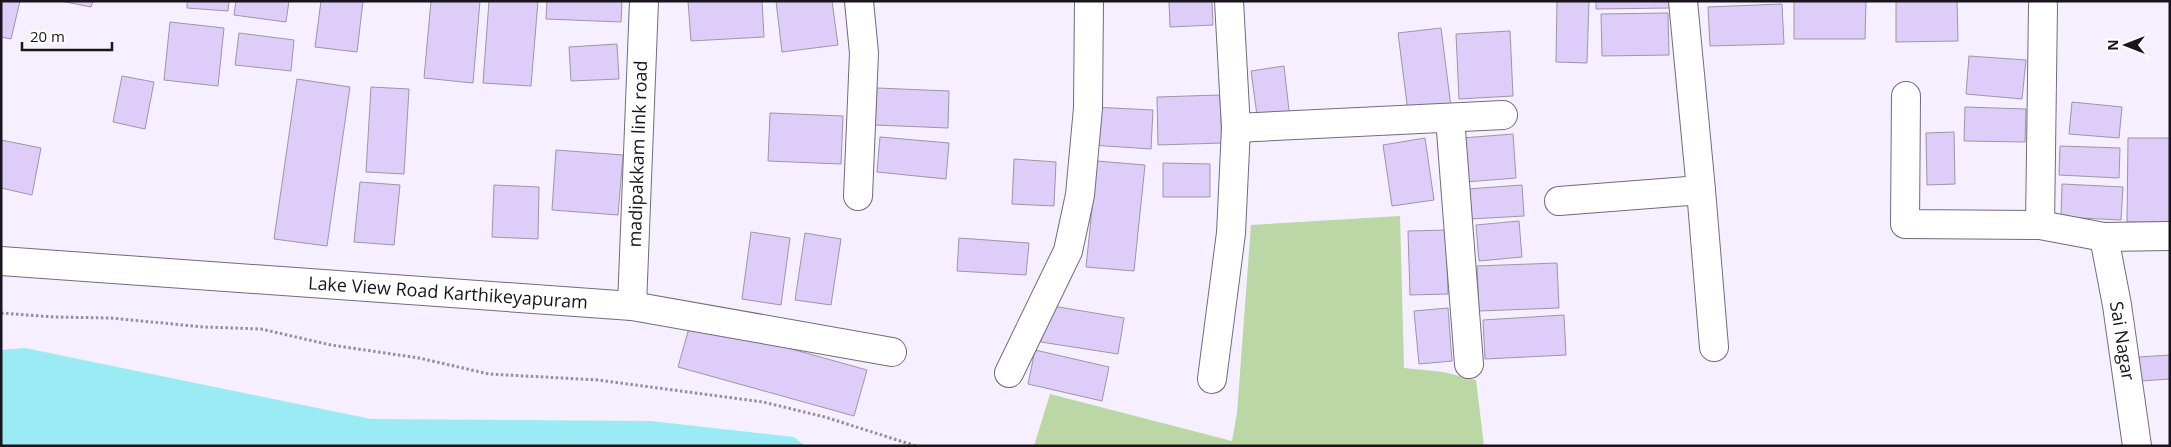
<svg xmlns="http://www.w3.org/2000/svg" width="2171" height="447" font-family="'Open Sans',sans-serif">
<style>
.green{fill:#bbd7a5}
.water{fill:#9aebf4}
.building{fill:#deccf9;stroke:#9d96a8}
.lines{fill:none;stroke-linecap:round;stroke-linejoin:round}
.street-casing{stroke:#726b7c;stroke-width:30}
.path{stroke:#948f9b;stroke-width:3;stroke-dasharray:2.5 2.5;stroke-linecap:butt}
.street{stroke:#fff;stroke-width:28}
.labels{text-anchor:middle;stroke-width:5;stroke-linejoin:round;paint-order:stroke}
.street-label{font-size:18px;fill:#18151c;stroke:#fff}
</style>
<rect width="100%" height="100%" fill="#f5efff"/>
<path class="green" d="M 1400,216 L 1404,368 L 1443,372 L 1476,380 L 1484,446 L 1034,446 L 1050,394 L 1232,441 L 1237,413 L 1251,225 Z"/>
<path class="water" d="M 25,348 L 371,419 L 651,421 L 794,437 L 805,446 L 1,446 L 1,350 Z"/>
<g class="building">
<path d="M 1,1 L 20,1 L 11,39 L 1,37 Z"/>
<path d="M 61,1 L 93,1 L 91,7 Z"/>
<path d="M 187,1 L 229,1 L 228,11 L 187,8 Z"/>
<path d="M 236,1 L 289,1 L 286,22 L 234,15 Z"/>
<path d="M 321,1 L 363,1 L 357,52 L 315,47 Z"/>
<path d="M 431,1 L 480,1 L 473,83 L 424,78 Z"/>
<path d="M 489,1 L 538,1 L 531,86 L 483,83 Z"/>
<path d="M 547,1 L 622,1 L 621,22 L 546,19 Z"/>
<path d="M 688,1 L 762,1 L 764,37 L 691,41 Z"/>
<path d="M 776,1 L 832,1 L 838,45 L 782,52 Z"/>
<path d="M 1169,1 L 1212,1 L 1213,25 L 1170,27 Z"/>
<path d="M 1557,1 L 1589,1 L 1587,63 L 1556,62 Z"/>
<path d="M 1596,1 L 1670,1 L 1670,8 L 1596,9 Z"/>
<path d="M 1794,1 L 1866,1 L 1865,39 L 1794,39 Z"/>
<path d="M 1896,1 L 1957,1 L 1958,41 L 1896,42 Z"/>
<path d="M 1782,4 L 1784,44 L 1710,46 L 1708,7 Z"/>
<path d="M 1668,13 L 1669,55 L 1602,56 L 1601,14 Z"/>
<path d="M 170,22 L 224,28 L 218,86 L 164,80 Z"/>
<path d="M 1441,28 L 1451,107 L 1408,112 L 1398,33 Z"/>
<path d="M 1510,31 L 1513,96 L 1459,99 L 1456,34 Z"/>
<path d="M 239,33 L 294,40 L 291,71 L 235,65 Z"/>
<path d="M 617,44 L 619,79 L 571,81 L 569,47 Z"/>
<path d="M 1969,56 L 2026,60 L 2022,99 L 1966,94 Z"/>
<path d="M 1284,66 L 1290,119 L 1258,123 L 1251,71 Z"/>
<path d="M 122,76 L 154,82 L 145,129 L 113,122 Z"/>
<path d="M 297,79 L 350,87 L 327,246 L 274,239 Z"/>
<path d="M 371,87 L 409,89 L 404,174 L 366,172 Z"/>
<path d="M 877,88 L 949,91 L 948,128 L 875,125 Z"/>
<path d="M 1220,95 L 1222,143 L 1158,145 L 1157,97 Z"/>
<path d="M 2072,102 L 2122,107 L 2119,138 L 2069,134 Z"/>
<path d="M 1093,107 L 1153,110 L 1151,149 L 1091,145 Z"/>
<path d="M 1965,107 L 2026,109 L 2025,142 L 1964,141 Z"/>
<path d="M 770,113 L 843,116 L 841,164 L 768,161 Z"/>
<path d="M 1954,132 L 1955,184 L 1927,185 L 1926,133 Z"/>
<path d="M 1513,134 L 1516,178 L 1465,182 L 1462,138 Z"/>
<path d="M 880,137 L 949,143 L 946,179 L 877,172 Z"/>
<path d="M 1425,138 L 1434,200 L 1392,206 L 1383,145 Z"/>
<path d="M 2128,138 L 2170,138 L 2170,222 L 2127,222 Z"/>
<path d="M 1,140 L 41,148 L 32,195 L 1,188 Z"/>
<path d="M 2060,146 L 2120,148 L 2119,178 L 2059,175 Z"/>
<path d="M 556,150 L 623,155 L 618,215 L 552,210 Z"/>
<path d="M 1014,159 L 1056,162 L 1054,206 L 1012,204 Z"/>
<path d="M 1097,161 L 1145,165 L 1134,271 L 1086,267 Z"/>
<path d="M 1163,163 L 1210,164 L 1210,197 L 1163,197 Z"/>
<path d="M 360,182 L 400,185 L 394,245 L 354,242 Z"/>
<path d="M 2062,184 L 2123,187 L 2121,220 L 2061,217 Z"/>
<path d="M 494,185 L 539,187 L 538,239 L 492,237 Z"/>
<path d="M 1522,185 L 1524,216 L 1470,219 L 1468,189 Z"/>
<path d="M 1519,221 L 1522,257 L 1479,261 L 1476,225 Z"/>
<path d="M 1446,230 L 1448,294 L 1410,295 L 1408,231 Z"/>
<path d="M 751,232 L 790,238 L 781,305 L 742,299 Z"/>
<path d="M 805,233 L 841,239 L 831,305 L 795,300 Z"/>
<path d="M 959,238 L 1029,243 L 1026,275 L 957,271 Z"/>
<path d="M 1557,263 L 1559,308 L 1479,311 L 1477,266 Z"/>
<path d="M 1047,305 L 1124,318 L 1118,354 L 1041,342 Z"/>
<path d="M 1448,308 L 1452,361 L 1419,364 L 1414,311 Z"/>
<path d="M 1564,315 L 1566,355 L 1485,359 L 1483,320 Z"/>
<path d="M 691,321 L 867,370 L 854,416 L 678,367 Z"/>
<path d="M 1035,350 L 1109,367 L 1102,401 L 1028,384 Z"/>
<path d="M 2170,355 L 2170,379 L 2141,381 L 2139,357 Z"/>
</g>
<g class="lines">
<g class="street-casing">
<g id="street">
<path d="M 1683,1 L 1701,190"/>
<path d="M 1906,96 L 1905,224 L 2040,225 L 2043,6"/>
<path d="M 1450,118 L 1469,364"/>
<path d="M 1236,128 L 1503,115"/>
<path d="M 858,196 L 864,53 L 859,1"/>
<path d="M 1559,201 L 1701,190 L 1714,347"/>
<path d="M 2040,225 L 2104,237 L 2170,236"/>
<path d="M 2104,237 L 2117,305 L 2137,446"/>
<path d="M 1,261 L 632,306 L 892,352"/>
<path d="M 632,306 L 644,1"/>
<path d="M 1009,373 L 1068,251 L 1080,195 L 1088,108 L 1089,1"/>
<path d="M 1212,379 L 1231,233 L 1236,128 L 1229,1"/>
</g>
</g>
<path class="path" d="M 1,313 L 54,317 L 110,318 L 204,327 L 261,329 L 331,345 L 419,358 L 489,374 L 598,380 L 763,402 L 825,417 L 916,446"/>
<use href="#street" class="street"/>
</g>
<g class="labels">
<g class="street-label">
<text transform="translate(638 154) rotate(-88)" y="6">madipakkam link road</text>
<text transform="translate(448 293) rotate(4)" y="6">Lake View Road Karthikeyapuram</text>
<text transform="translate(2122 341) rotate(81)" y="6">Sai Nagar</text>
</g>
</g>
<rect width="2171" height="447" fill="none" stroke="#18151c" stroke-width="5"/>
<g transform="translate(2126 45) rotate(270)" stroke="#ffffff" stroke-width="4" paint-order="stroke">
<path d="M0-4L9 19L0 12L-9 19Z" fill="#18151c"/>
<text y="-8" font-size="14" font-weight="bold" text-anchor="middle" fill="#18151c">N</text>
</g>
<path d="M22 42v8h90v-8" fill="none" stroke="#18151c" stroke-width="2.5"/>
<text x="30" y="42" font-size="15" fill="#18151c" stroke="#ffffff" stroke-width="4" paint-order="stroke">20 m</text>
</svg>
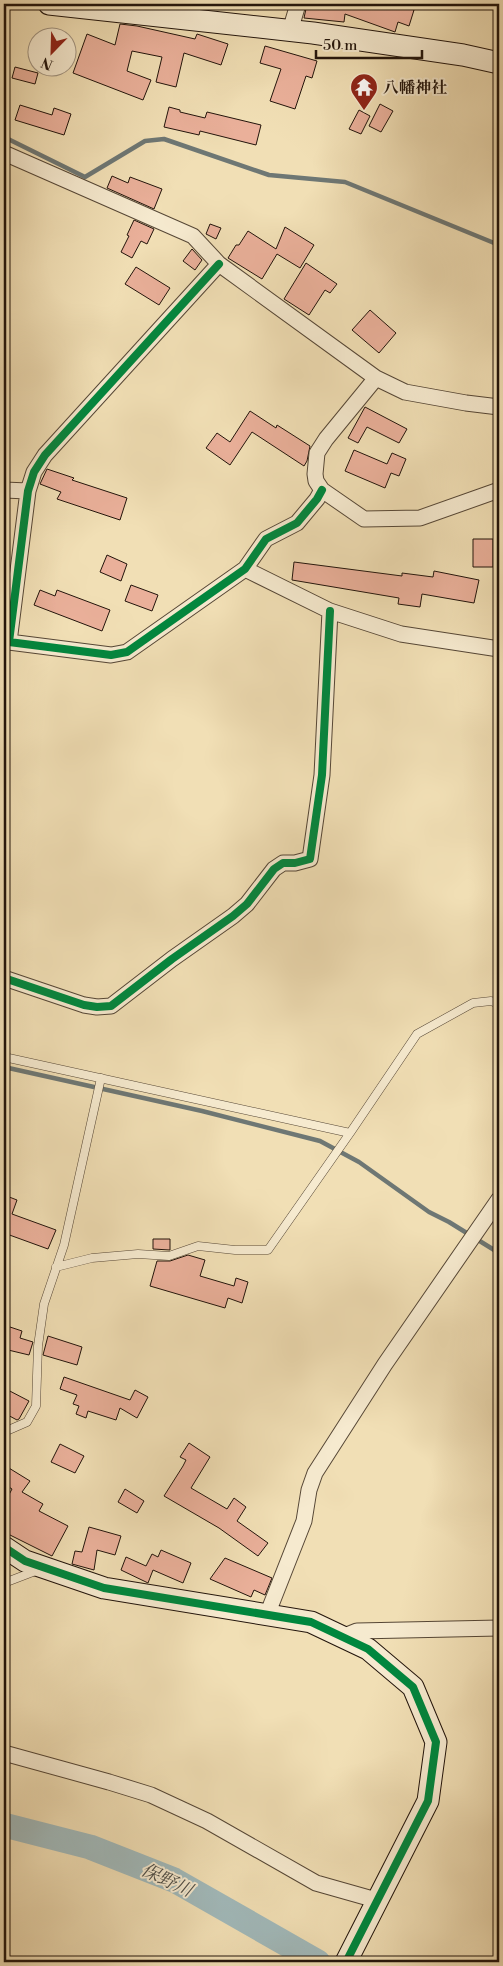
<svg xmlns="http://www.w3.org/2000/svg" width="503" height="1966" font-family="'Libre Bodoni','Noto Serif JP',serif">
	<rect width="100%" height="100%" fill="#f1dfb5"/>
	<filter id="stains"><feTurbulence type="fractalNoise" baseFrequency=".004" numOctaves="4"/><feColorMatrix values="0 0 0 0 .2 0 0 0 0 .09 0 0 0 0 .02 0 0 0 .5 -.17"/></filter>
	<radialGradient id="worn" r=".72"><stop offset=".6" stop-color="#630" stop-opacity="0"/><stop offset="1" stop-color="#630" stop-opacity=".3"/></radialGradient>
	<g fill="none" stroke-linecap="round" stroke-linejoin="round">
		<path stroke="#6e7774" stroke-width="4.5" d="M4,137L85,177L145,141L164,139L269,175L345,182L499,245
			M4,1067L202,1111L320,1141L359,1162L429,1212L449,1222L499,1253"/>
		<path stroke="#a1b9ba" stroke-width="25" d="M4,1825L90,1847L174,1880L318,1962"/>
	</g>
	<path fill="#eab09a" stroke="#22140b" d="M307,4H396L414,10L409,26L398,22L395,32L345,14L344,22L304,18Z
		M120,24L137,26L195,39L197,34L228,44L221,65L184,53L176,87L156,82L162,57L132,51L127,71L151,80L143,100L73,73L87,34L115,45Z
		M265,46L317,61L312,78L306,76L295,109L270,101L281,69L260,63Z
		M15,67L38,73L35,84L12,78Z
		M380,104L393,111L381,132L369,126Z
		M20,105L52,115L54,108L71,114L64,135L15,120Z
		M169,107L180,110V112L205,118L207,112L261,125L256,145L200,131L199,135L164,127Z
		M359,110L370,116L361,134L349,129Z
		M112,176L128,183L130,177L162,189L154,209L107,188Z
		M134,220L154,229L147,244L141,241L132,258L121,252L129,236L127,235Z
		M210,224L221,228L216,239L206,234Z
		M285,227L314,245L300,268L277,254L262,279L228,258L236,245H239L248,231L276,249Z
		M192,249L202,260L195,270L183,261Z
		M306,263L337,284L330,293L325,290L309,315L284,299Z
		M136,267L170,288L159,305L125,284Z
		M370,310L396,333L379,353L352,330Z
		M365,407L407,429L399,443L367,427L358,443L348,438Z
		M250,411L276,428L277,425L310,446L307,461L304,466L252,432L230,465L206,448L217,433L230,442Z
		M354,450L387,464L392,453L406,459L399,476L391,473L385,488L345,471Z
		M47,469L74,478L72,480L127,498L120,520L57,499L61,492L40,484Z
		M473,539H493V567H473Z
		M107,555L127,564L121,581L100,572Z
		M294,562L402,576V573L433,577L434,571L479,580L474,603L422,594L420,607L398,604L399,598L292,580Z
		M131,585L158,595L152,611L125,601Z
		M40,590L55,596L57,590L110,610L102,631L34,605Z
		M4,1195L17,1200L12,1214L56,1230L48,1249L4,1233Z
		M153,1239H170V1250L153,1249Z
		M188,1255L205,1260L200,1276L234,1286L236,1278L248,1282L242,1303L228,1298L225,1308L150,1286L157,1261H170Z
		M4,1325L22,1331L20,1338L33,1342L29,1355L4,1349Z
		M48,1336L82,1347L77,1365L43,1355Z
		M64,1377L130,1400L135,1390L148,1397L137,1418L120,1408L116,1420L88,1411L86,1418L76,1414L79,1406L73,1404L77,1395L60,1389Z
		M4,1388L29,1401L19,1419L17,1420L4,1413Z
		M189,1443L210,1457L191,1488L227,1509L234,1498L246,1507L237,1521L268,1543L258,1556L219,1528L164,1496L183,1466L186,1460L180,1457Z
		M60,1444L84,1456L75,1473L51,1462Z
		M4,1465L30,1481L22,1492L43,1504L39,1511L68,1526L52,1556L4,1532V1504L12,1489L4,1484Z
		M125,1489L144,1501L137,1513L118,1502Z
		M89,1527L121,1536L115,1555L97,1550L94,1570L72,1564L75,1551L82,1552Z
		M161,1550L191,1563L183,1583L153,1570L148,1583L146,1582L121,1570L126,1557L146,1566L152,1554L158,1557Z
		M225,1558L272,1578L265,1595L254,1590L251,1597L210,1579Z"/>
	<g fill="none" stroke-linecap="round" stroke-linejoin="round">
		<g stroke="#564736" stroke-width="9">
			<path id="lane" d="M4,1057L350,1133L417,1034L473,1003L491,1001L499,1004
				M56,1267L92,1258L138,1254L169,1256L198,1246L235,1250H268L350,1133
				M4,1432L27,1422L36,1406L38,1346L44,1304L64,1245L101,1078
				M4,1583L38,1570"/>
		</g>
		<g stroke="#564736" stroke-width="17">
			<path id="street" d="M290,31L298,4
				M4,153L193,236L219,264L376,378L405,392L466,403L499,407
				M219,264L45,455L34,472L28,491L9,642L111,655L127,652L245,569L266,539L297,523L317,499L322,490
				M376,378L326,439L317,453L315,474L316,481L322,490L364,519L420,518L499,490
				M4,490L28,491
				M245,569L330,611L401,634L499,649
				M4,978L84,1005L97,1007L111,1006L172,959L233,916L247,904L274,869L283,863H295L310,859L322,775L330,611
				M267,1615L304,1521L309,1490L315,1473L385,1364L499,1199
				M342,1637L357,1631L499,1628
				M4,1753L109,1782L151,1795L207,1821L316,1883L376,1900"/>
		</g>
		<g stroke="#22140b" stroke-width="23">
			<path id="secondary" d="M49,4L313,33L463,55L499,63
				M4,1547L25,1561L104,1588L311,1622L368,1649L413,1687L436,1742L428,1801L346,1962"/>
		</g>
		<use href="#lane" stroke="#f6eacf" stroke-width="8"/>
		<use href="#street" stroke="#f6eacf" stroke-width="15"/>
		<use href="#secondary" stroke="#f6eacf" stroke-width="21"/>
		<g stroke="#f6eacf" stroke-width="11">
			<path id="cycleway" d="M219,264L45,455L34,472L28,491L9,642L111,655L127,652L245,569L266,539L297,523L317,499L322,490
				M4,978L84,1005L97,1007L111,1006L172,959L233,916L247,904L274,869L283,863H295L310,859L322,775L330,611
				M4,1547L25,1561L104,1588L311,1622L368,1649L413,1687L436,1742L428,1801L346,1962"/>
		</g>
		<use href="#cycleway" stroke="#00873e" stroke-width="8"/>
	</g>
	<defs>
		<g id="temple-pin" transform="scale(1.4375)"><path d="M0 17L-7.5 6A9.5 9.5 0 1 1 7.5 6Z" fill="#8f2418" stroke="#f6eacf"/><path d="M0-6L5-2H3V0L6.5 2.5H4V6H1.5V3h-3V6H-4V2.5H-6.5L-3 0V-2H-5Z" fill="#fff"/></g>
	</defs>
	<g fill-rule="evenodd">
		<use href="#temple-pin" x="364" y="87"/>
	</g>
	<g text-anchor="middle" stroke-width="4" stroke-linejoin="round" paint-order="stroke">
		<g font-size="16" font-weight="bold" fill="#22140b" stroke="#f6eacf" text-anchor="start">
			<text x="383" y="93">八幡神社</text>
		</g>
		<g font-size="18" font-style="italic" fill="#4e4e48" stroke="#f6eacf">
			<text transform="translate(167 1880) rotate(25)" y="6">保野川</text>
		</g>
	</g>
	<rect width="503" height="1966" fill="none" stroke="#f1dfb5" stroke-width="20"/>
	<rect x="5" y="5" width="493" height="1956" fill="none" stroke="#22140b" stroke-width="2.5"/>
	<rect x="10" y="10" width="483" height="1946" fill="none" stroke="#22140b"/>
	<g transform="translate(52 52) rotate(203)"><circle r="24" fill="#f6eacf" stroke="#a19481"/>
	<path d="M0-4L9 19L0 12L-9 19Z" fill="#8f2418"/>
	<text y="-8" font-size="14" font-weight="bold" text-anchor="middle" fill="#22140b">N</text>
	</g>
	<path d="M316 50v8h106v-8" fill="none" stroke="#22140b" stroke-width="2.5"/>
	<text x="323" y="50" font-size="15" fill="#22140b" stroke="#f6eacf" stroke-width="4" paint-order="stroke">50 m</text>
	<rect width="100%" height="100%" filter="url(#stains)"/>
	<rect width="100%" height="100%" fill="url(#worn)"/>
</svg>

- - -

What this task involves
The string "weight" shows up in some lines of the listing. Copy each such line.

Output below
<text y="-8" font-size="14" font-weight="bold" text-anchor="middle" fill="#18151c">N</text>
		<g font-size="16" font-weight="bold" fill="#22140b" stroke="#f6eacf" text-anchor="start">
	<text y="-8" font-size="14" font-weight="bold" text-anchor="middle" fill="#22140b">N</text>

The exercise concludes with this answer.